▸ WHAT TO WORK ON
Once the line with "Current File to AI" is found in the entries below, repeat it and each following line exactly, up to and including the line with "## Flow 7: Organizing Files". Add no other lines.

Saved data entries
──────
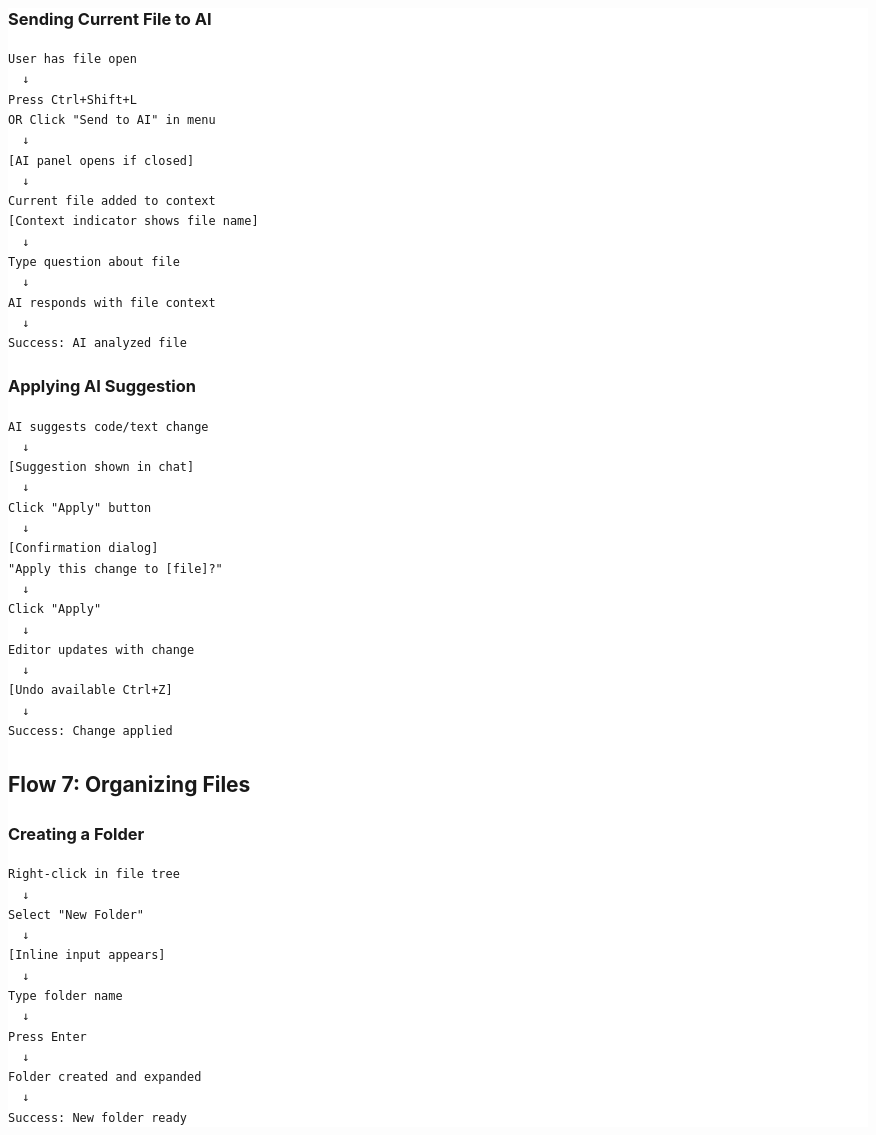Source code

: ### Sending Current File to AI

```
User has file open
  ↓
Press Ctrl+Shift+L
OR Click "Send to AI" in menu
  ↓
[AI panel opens if closed]
  ↓
Current file added to context
[Context indicator shows file name]
  ↓
Type question about file
  ↓
AI responds with file context
  ↓
Success: AI analyzed file
```

### Applying AI Suggestion

```
AI suggests code/text change
  ↓
[Suggestion shown in chat]
  ↓
Click "Apply" button
  ↓
[Confirmation dialog]
"Apply this change to [file]?"
  ↓
Click "Apply"
  ↓
Editor updates with change
  ↓
[Undo available Ctrl+Z]
  ↓
Success: Change applied
```

## Flow 7: Organizing Files

### Creating a Folder

```
Right-click in file tree
  ↓
Select "New Folder"
  ↓
[Inline input appears]
  ↓
Type folder name
  ↓
Press Enter
  ↓
Folder created and expanded
  ↓
Success: New folder ready
```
──────
▸ SOLUTION
: ### Sending Current File to AI

```
User has file open
  ↓
Press Ctrl+Shift+L
OR Click "Send to AI" in menu
  ↓
[AI panel opens if closed]
  ↓
Current file added to context
[Context indicator shows file name]
  ↓
Type question about file
  ↓
AI responds with file context
  ↓
Success: AI analyzed file
```

### Applying AI Suggestion

```
AI suggests code/text change
  ↓
[Suggestion shown in chat]
  ↓
Click "Apply" button
  ↓
[Confirmation dialog]
"Apply this change to [file]?"
  ↓
Click "Apply"
  ↓
Editor updates with change
  ↓
[Undo available Ctrl+Z]
  ↓
Success: Change applied
```

## Flow 7: Organizing Files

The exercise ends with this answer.